Brutal emigrant voyage of 250 years ago remembered
- Published
An ill-fated journey made by Scots to Canada has been marked at the loch where their ship left 250 years ago.
Eighteen people, most of them children, died on The Hector after the boat with almost 200 emigrants on board departed Loch Broom in Wester Ross.
Small pox and other illnesses affected the passengers, who included families from the Highlands and also Greenock.
Descendants of some of the survivors gathered at Loch Broom last week to remember the journey of July 1773.
Many of the emigrants were seeking to escape poverty and start new lives on land in Pictou, Nova Scotia.
The families assembled in a burial ground at Clachan on Loch Broom for an emotional service before boarding rowing boats to be taken to where The Hector was moored.
Sarah MacKenzie, a trustee of Clachan Lochbroom Heritage Trust, said: "It was an open air service and it was raining.
"It was reported later that you could not tell if it was the rain or tears running down the emigrants faces."
Archaeologist Cathy Dagg said the emigrants had different reasons for making the journey to Canada, which at the time was part of the British Empire.
But she said for many of the Highlanders it was with the hope of a better life than on estates that had been forfeited to the Crown after the Battle of Culloden in 1746.
The estates had been owned by lairds loyal to Bonnie Prince Charlie, whose Jacobite army was defeated at Culloden, and the running of them had been taken over the British government.
Ms Dagg said conditions on The Hector were harsh.
She said: "The boat was tiny, people were crammed in with children and babies.
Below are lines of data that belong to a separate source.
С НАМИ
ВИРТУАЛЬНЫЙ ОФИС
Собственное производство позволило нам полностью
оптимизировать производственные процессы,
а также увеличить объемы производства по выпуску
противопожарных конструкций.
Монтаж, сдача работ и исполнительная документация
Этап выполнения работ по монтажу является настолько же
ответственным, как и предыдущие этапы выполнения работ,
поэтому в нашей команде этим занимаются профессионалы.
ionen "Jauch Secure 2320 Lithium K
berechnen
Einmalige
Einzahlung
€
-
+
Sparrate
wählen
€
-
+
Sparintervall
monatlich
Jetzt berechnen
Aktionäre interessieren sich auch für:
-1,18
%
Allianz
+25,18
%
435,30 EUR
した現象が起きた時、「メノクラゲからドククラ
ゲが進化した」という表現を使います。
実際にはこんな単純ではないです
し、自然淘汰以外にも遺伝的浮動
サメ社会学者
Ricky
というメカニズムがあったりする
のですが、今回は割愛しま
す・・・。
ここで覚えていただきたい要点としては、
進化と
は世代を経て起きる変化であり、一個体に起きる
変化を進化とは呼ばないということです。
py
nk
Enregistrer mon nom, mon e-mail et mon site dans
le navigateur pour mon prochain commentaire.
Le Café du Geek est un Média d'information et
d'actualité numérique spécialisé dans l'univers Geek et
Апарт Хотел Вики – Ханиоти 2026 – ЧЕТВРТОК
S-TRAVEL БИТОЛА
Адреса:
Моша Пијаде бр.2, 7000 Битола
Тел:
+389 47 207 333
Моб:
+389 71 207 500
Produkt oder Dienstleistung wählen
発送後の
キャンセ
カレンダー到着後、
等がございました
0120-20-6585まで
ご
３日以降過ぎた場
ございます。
I don't know what the sanitary conditions were like but I suspect it was just buckets to be emptied."
The Hector's arrival at Pictou was delayed by a head wind and the boat remained out at sea with the tough conditions on board worsening.
Ms Dagg said: "People were seasick, people were ill, and the children caught small pox.
"I think they would have turned back if had been their choice."
Thirty-two people, 20 from Nova Scotia, four from Ontario and the rest from the US, attended last week's commemorative events, which included a boat trip to where The Hector moored in Loch Broom.
At the site of the mooring, the bagpipes were played and descendants dropped flowers into the water.
Carla MacKay, a descendant of families on The Hector, said: "It feels a lot of the time when you travel that you are a visitor.
"I don't feel like a visitor here. It feels like home. It feels right."